Kürt müziği ve dansı vardı. Kadınlar dans ediyor şarkı söylüyordu. Yedi dakikalık bölümü çıkardım verdim. Sonra on dakikalık bölümü daha kesmemi istediler. Ve ona rağmen çok problemli oldu. Halen İranda filmimi göstermiyorlar.
İran rejiminin filminizin gösterimini yasakladığını söylüyorsunuz. Peki sansürlediğiniz için pişmanlık duyuyor musunuz?
Evet. Ama ben yine o bölümleri filme eklemek istiyorum. Ama bu yeni montaj için 80 bin Avro kadar bir paraya ihtiyacımız var. Bu nedenle yapamıyorum. Dağıtımcım da şu anda bu parayı karşılayamıyor.
Yarım Ayı kendinize daha yakın bulduğunuzu söylüyorsunuz. Bu film sizi daha mı çok ifade ediyor?
Evet kendime daha yakın buluyorum. Ama nedenini tam olarak bilmiyorum. Belki bu filmimde Kürt kültürünün çok baskın olmasıyla alakalıdır. Biraz trajediden uzaktım bu kez. Benim yaptığım ana filmlerin içinde yer almayacaktı. Çünkü bu siparişle yapılmış olan bir filmdi. Ama şimdi baktığımda evet bu benim dördüncü filmim diyebiliyorum. Maalesef çok fazla zamanım yoktu bu filmi yaparken keşke daha fazla zamanım olsaydı.
Neden amatör oyuncularla çalışmayı tercih ediyorsunuz?
Amatör oyuncularla çalışmaktan hoşlanıyorum. Yarım Ayda sadece üç profesyonel oyuncuyla çalıştım. Çünkü o üç kişi için vaktim yoktu. Vaktim olsa amatörleri çalıştırır ve onları oynatırdım. Ayrıca Kürdistanda kadın oyuncu bulmak çok zor.
Baskı ve sansür koşulları İranlı yönetmenleri nasıl etkiliyor?
İrandaki yönetmenler 100-200 dolarla film yapmaya çalışıyorlar. Çünkü onlara hiç para verilmiyor. Gerçekten bildiğiniz 100-200 dolarla film yapmaya çalışıyorlar. Bu nedenle çok fazla film de yapılmıyor. Hiçbir şekilde devlet destek olmuyor. Film yapmamamız için ellerinden geleni yapıyorlar. Özellikle Kürdistanla ilgili...

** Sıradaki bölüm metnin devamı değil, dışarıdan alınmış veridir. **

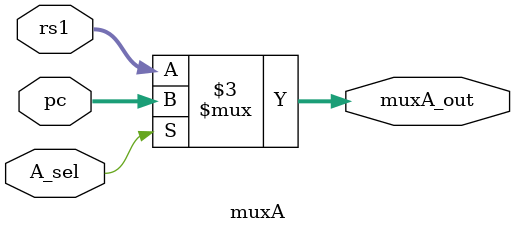
<source format=v>
module muxA (input [31:0] pc // gia tri PC hien hanh
		, rs1 // gia tri luu trong DataA cua Reg[] la rs1 
              ,input A_sel,
              output reg [31:0] muxA_out);
always @(A_sel, pc, rs1) begin
  if (A_sel)// A_sel = 1  chon toan hang 1 la gia tri PC cho ALU tinh toan phuc vu cac cau lenh nhay
    muxA_out= pc;
  else// A_sel = 0 chon du lieu tu Reg[] DataA laf toan hang 1 rs1 cho ALU
    muxA_out= rs1;
end
endmodule
</source>
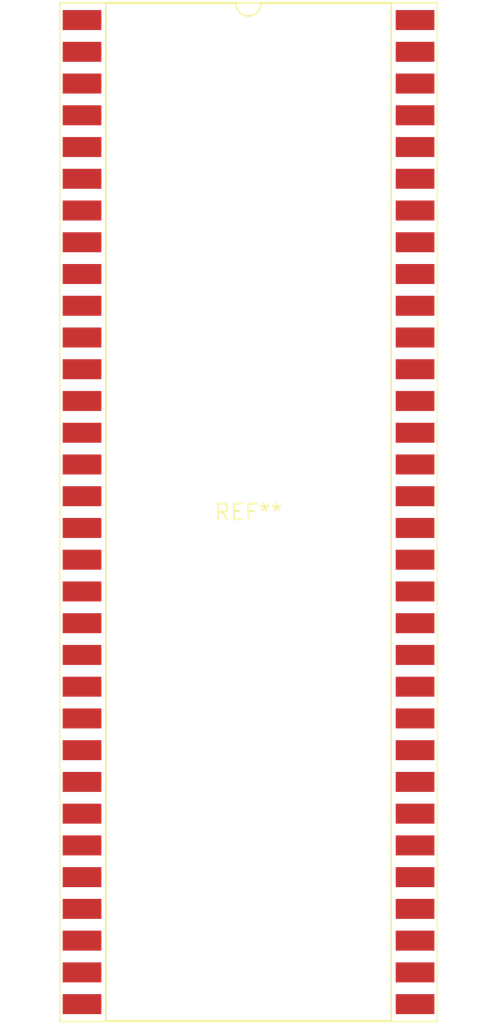
<source format=kicad_pcb>
(kicad_pcb (version 20240108) (generator pcbnew)

  (general
    (thickness 1.6)
  )

  (paper "A4")
  (layers
    (0 "F.Cu" signal)
    (31 "B.Cu" signal)
    (32 "B.Adhes" user "B.Adhesive")
    (33 "F.Adhes" user "F.Adhesive")
    (34 "B.Paste" user)
    (35 "F.Paste" user)
    (36 "B.SilkS" user "B.Silkscreen")
    (37 "F.SilkS" user "F.Silkscreen")
    (38 "B.Mask" user)
    (39 "F.Mask" user)
    (40 "Dwgs.User" user "User.Drawings")
    (41 "Cmts.User" user "User.Comments")
    (42 "Eco1.User" user "User.Eco1")
    (43 "Eco2.User" user "User.Eco2")
    (44 "Edge.Cuts" user)
    (45 "Margin" user)
    (46 "B.CrtYd" user "B.Courtyard")
    (47 "F.CrtYd" user "F.Courtyard")
    (48 "B.Fab" user)
    (49 "F.Fab" user)
    (50 "User.1" user)
    (51 "User.2" user)
    (52 "User.3" user)
    (53 "User.4" user)
    (54 "User.5" user)
    (55 "User.6" user)
    (56 "User.7" user)
    (57 "User.8" user)
    (58 "User.9" user)
  )

  (setup
    (pad_to_mask_clearance 0)
    (pcbplotparams
      (layerselection 0x00010fc_ffffffff)
      (plot_on_all_layers_selection 0x0000000_00000000)
      (disableapertmacros false)
      (usegerberextensions false)
      (usegerberattributes false)
      (usegerberadvancedattributes false)
      (creategerberjobfile false)
      (dashed_line_dash_ratio 12.000000)
      (dashed_line_gap_ratio 3.000000)
      (svgprecision 4)
      (plotframeref false)
      (viasonmask false)
      (mode 1)
      (useauxorigin false)
      (hpglpennumber 1)
      (hpglpenspeed 20)
      (hpglpendiameter 15.000000)
      (dxfpolygonmode false)
      (dxfimperialunits false)
      (dxfusepcbnewfont false)
      (psnegative false)
      (psa4output false)
      (plotreference false)
      (plotvalue false)
      (plotinvisibletext false)
      (sketchpadsonfab false)
      (subtractmaskfromsilk false)
      (outputformat 1)
      (mirror false)
      (drillshape 1)
      (scaleselection 1)
      (outputdirectory "")
    )
  )

  (net 0 "")

  (footprint "DIP-64_W26.67mm_SMDSocket_LongPads" (layer "F.Cu") (at 0 0))

)

</source>
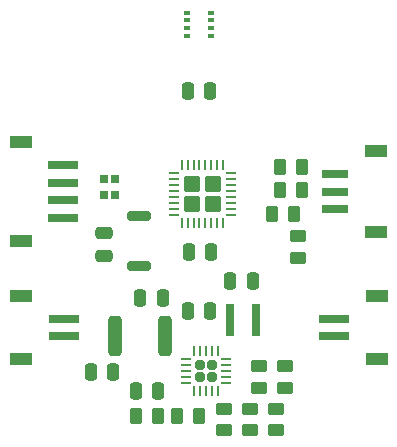
<source format=gbr>
%TF.GenerationSoftware,KiCad,Pcbnew,7.0.8*%
%TF.CreationDate,2023-11-19T15:13:28+01:00*%
%TF.ProjectId,AetherPhylax,41657468-6572-4506-9879-6c61782e6b69,rev?*%
%TF.SameCoordinates,Original*%
%TF.FileFunction,Paste,Top*%
%TF.FilePolarity,Positive*%
%FSLAX46Y46*%
G04 Gerber Fmt 4.6, Leading zero omitted, Abs format (unit mm)*
G04 Created by KiCad (PCBNEW 7.0.8) date 2023-11-19 15:13:28*
%MOMM*%
%LPD*%
G01*
G04 APERTURE LIST*
G04 Aperture macros list*
%AMRoundRect*
0 Rectangle with rounded corners*
0 $1 Rounding radius*
0 $2 $3 $4 $5 $6 $7 $8 $9 X,Y pos of 4 corners*
0 Add a 4 corners polygon primitive as box body*
4,1,4,$2,$3,$4,$5,$6,$7,$8,$9,$2,$3,0*
0 Add four circle primitives for the rounded corners*
1,1,$1+$1,$2,$3*
1,1,$1+$1,$4,$5*
1,1,$1+$1,$6,$7*
1,1,$1+$1,$8,$9*
0 Add four rect primitives between the rounded corners*
20,1,$1+$1,$2,$3,$4,$5,0*
20,1,$1+$1,$4,$5,$6,$7,0*
20,1,$1+$1,$6,$7,$8,$9,0*
20,1,$1+$1,$8,$9,$2,$3,0*%
G04 Aperture macros list end*
%ADD10RoundRect,0.202500X-0.202500X-0.202500X0.202500X-0.202500X0.202500X0.202500X-0.202500X0.202500X0*%
%ADD11RoundRect,0.062500X-0.375000X-0.062500X0.375000X-0.062500X0.375000X0.062500X-0.375000X0.062500X0*%
%ADD12RoundRect,0.062500X-0.062500X-0.375000X0.062500X-0.375000X0.062500X0.375000X-0.062500X0.375000X0*%
%ADD13R,0.500000X0.350000*%
%ADD14RoundRect,0.250000X0.250000X0.475000X-0.250000X0.475000X-0.250000X-0.475000X0.250000X-0.475000X0*%
%ADD15R,2.500000X0.700000*%
%ADD16R,1.900000X1.100000*%
%ADD17RoundRect,0.250000X0.262500X0.450000X-0.262500X0.450000X-0.262500X-0.450000X0.262500X-0.450000X0*%
%ADD18RoundRect,0.250000X0.450000X-0.262500X0.450000X0.262500X-0.450000X0.262500X-0.450000X-0.262500X0*%
%ADD19RoundRect,0.250000X-0.250000X-0.475000X0.250000X-0.475000X0.250000X0.475000X-0.250000X0.475000X0*%
%ADD20RoundRect,0.250000X-0.262500X-0.450000X0.262500X-0.450000X0.262500X0.450000X-0.262500X0.450000X0*%
%ADD21RoundRect,0.200000X-0.800000X0.200000X-0.800000X-0.200000X0.800000X-0.200000X0.800000X0.200000X0*%
%ADD22R,0.640000X0.700000*%
%ADD23RoundRect,0.250000X0.455000X-0.455000X0.455000X0.455000X-0.455000X0.455000X-0.455000X-0.455000X0*%
%ADD24RoundRect,0.062500X0.062500X-0.375000X0.062500X0.375000X-0.062500X0.375000X-0.062500X-0.375000X0*%
%ADD25RoundRect,0.062500X0.375000X-0.062500X0.375000X0.062500X-0.375000X0.062500X-0.375000X-0.062500X0*%
%ADD26R,0.800000X2.700000*%
%ADD27RoundRect,0.250000X-0.475000X0.250000X-0.475000X-0.250000X0.475000X-0.250000X0.475000X0.250000X0*%
%ADD28RoundRect,0.250000X-0.312500X-1.450000X0.312500X-1.450000X0.312500X1.450000X-0.312500X1.450000X0*%
%ADD29R,2.300000X0.700000*%
G04 APERTURE END LIST*
D10*
%TO.C,U1*%
X152650000Y-89850000D03*
X152650000Y-90850000D03*
X153650000Y-89850000D03*
X153650000Y-90850000D03*
D11*
X151462500Y-89350000D03*
X151462500Y-89850000D03*
X151462500Y-90350000D03*
X151462500Y-90850000D03*
X151462500Y-91350000D03*
D12*
X152150000Y-92037500D03*
X152650000Y-92037500D03*
X153150000Y-92037500D03*
X153650000Y-92037500D03*
X154150000Y-92037500D03*
D11*
X154837500Y-91350000D03*
X154837500Y-90850000D03*
X154837500Y-90350000D03*
X154837500Y-89850000D03*
X154837500Y-89350000D03*
D12*
X154150000Y-88662500D03*
X153650000Y-88662500D03*
X153150000Y-88662500D03*
X152650000Y-88662500D03*
X152150000Y-88662500D03*
%TD*%
D13*
%TO.C,U2*%
X151525000Y-61950000D03*
X151525000Y-61300000D03*
X151525000Y-60650000D03*
X151525000Y-60000000D03*
X153575000Y-60000000D03*
X153575000Y-60650000D03*
X153575000Y-61300000D03*
X153575000Y-61950000D03*
%TD*%
D14*
%TO.C,COUT1*%
X157100000Y-82750000D03*
X155200000Y-82750000D03*
%TD*%
D15*
%TO.C,BATT1*%
X164000000Y-87400000D03*
X164000000Y-85900000D03*
D16*
X167600000Y-89350000D03*
X167600000Y-83950000D03*
%TD*%
D14*
%TO.C,CSTOR1*%
X149500000Y-84150000D03*
X147600000Y-84150000D03*
%TD*%
D17*
%TO.C,ROV2*%
X152562500Y-94150000D03*
X150737500Y-94150000D03*
%TD*%
D18*
%TO.C,ROK2*%
X156850000Y-95362500D03*
X156850000Y-93537500D03*
%TD*%
D19*
%TO.C,CBYP1*%
X151600000Y-85250000D03*
X153500000Y-85250000D03*
%TD*%
D18*
%TO.C,ROUT1*%
X159850000Y-91762500D03*
X159850000Y-89937500D03*
%TD*%
D20*
%TO.C,R6*%
X159437500Y-75050000D03*
X161262500Y-75050000D03*
%TD*%
D21*
%TO.C,RST1*%
X147450000Y-77250000D03*
X147450000Y-81450000D03*
%TD*%
D19*
%TO.C,C1*%
X151700000Y-80250000D03*
X153600000Y-80250000D03*
%TD*%
D22*
%TO.C,RN1*%
X145420000Y-74050000D03*
X144480000Y-74050000D03*
X144480000Y-75450000D03*
X145420000Y-75450000D03*
%TD*%
D18*
%TO.C,ROK1*%
X157650000Y-91762500D03*
X157650000Y-89937500D03*
%TD*%
D15*
%TO.C,I2C1*%
X141062500Y-72900000D03*
X141062500Y-74400000D03*
X141062500Y-75900000D03*
X141062500Y-77400000D03*
D16*
X137462500Y-70950000D03*
X137462500Y-79350000D03*
%TD*%
D14*
%TO.C,C2*%
X153500000Y-66650000D03*
X151600000Y-66650000D03*
%TD*%
D15*
%TO.C,VIN1*%
X141100000Y-85900000D03*
X141100000Y-87400000D03*
D16*
X137500000Y-83950000D03*
X137500000Y-89350000D03*
%TD*%
D18*
%TO.C,R4*%
X160950000Y-80762500D03*
X160950000Y-78937500D03*
%TD*%
D23*
%TO.C,U3*%
X151975000Y-76225000D03*
X153725000Y-76225000D03*
X151975000Y-74475000D03*
X153725000Y-74475000D03*
D24*
X151100000Y-77787500D03*
X151600000Y-77787500D03*
X152100000Y-77787500D03*
X152600000Y-77787500D03*
X153100000Y-77787500D03*
X153600000Y-77787500D03*
X154100000Y-77787500D03*
X154600000Y-77787500D03*
D25*
X155287500Y-77100000D03*
X155287500Y-76600000D03*
X155287500Y-76100000D03*
X155287500Y-75600000D03*
X155287500Y-75100000D03*
X155287500Y-74600000D03*
X155287500Y-74100000D03*
X155287500Y-73600000D03*
D24*
X154600000Y-72912500D03*
X154100000Y-72912500D03*
X153600000Y-72912500D03*
X153100000Y-72912500D03*
X152600000Y-72912500D03*
X152100000Y-72912500D03*
X151600000Y-72912500D03*
X151100000Y-72912500D03*
D25*
X150412500Y-73600000D03*
X150412500Y-74100000D03*
X150412500Y-74600000D03*
X150412500Y-75100000D03*
X150412500Y-75600000D03*
X150412500Y-76100000D03*
X150412500Y-76600000D03*
X150412500Y-77100000D03*
%TD*%
D18*
%TO.C,ROK3*%
X154650000Y-95362500D03*
X154650000Y-93537500D03*
%TD*%
D26*
%TO.C,L2*%
X155150000Y-86050000D03*
X157350000Y-86050000D03*
%TD*%
D17*
%TO.C,ROV1*%
X149062500Y-94150000D03*
X147237500Y-94150000D03*
%TD*%
D27*
%TO.C,C3*%
X144550000Y-78700000D03*
X144550000Y-80600000D03*
%TD*%
D28*
%TO.C,L1*%
X145412500Y-87350000D03*
X149687500Y-87350000D03*
%TD*%
D20*
%TO.C,R3*%
X158737500Y-77050000D03*
X160562500Y-77050000D03*
%TD*%
D14*
%TO.C,CREF1*%
X149100000Y-92050000D03*
X147200000Y-92050000D03*
%TD*%
D18*
%TO.C,ROUT2*%
X159050000Y-95362500D03*
X159050000Y-93537500D03*
%TD*%
D14*
%TO.C,CIN1*%
X145300000Y-90450000D03*
X143400000Y-90450000D03*
%TD*%
D20*
%TO.C,R5*%
X159437500Y-73050000D03*
X161262500Y-73050000D03*
%TD*%
D29*
%TO.C,PA1*%
X164072462Y-76649300D03*
X164077540Y-75150700D03*
X164077540Y-73650700D03*
D16*
X167572460Y-78599300D03*
X167577540Y-71700700D03*
%TD*%
M02*

</source>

Yeni projelerinizden bahsedebilir misiniz?
Dört ay sonra yeni bir filme başlayacağım. Tahranda geçecek. İki tane genç yazar hakkında. Onların yaşadığı zorlukları anlatacağım. Diyalogsuz, filmde hiç konuşma olmayacak. Ölü bir film. (İstanbul/EVRENSEL)
Bahman Ghobadi kimdir?
1969da İranda Kürtlerin yoğun olarak yaşadıkları Banede doğdu. Sinema eğitimini yarıda bıraktıktan sonra çeşitli ödüller kazanan on kısa metrajlı film çekti. Abbas Kiarostaminin Rüzgar Bizi Sürükleyecek adlı filminde yönetmen yardımcılığı görevini üstlendi ve Samira Makhmalbafın Karatahta adlı filminde başrol oyandı. İlk uzun metrajlı filmi Sarhoş Atlar Zamanı, 2000de Cannesde Altın Kamera aldı. Annemin Ülkesinin Şarkıları (2002) birçok festivalde gösterildi. Kaplumbağalar da Uçar (2004) Berlin, Rotterdam ve San Sebastian film festivallerinde ödüller kazandı. Yarım Ay son filmidir.